Five Quotes That Explain Why Netflix's 'Nanette' Has Taken Over Your Timeline

It's a masterclass in the very technique of comedy

Who is Hannah Gadsby, that’s the question you should be asking right now. Just google her name, pore over every sensible article that you can find on her, for this Australian comedian writer is just about to change your life.

In an hour-long Netflix special show, Nanette, which is named after a woman Gadsby had a brief interlude with, Gadsby talks about her life and craft in almost equal measures. But she also alternates between being a person on verge of a breakdown and a genius talking about the technique of her craft. If we were to put it crudely, Gadsby manipulates the audience. But actually, the show is much more than a person laying herself bare in front of the world. It’s a masterclass in the very technique of comedy.

Here are five quotes that more or less sums up the spirit of the show.

Gadsby’s upbringing in Tasmania, Australia’s bible belt, was difficult. Her adolescence fell around the time that the country was in the midst of a nation-wide debate on whether or not to decriminalise homosexuality. In her area, 70% of the population believed that homosexuality was a crime.

This has affected her through the rest of her life and understandably so. Because what she says is right, being raised in a homophobic environment breeds such strong homophobia within you that, if you are gay, it’s impossible to get over and is only internalised.

The toxic and insensitive environment she grew up in ruined her ability to process her self worth and it has affected her throughout her life. As she says, “it makes shame as natural as gravity”.

Gadsby believes that the importance in conforming to gender roles from such a young age is toxic, especially seeing as it’s through simple things that shouldn’t be gendered such as colours. She insists that it’s men that have enforced the difference, though in reality, we have more similarities to the opposite gender than we do not.

It’s better to give kids 7-10 years, she says, to see themselves on the same side. Which you cannot deny the practicality of. Perhaps, if we were shown our equality at a young age, toxicity would not be as hard to move past.

The shift in attitudes is clearly getting to straight white men, who are used to being at the top of the social pyramid. They can’t get used to being a subcategory of humans. Understandably, after thousands of years in charge, they’ve grown a bit “soft in the belly,” in her words.

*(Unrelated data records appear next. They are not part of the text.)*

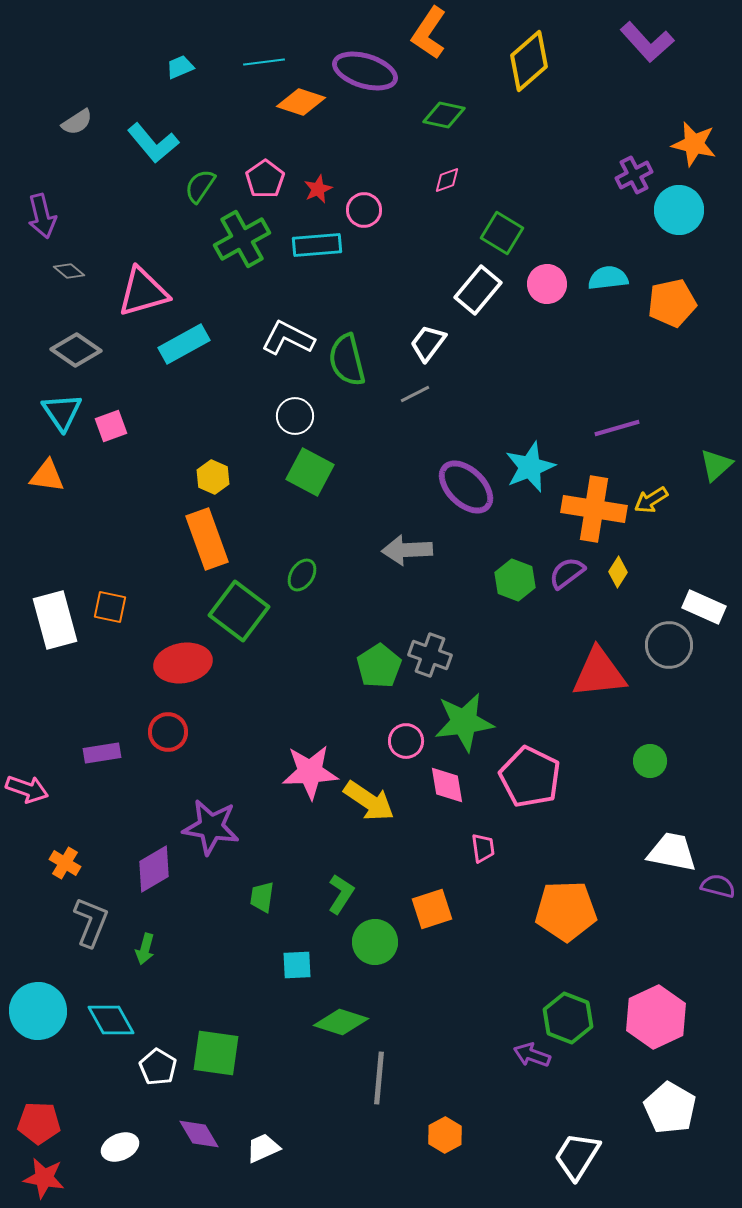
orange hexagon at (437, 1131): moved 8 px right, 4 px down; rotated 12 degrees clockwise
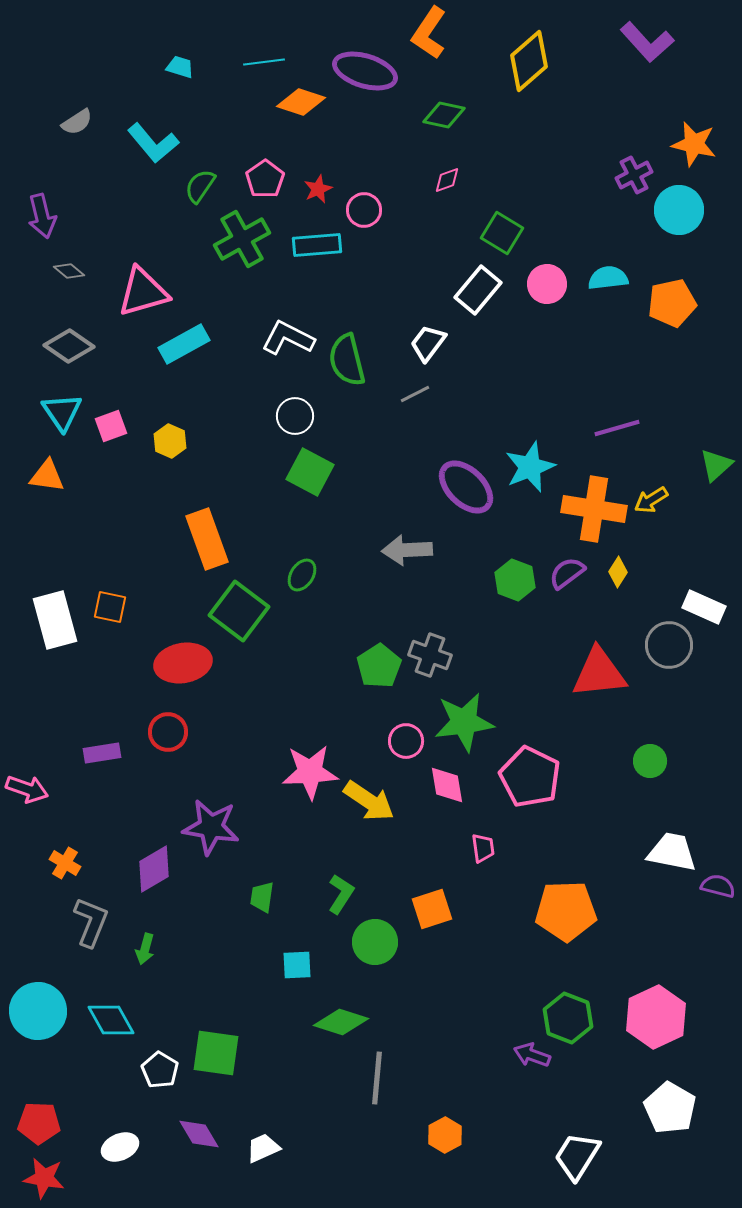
cyan trapezoid at (180, 67): rotated 40 degrees clockwise
gray diamond at (76, 350): moved 7 px left, 4 px up
yellow hexagon at (213, 477): moved 43 px left, 36 px up
white pentagon at (158, 1067): moved 2 px right, 3 px down
gray line at (379, 1078): moved 2 px left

She claims they need new role models and leaves them with a piece of advice. She understands that it’s a confusing time for them, but they need to learn to move beyond their defensiveness and develop a sense of humour. Something rather hard to argue against since, as she’s pointed out, that’s what they’ve been telling everyone else forever.

Throughout, she talks about the many ways in which she doesn’t fit into society. From her youth, she hasn’t identified the stereotypes. As a lesbian, she feels as though she’s too quiet. As a woman, she’s falls somewhere between a whore and a virgin, though she feels like her image better suits the latter.

Studying art history has taught her that apparently women can’t think, they can’t develop an identity past these two stereotypes. Women have always been seen in the eyes of men as useless objects for them to paint and reduce to an image of sexuality.

However, they are the focus. They are what misogynists hate, but want. She points out that maybe, if we had heard more jokes about Bill Clinton than Monica Lewinsky, if we had focused less on the fault and uselessness of a woman, we would see a man that abused his power.

One of the most powerful parts on delivery, Gadsby singles out the men who have assaulted her physically throughout her life for being different, from rape to being beaten to a pulp outside a pub. She insists that her existence, the fact that she’s different, isn’t a crime, yet she’s been treated like she’s worthy of punishment the majority of her life.

You can feel her anger as she pleads for men to have empathy, and to understand the fear women have of them and if they really can’t, to ask the women in their lives. People who think they have the right to render another person powerless are weak, she states, and rightfully so.

It’s men like Trump and Weinstein that have shown how clear it is that they only care about their own reputations, not the women and children they have asserted their dominance over, and through this, their lack of humanity.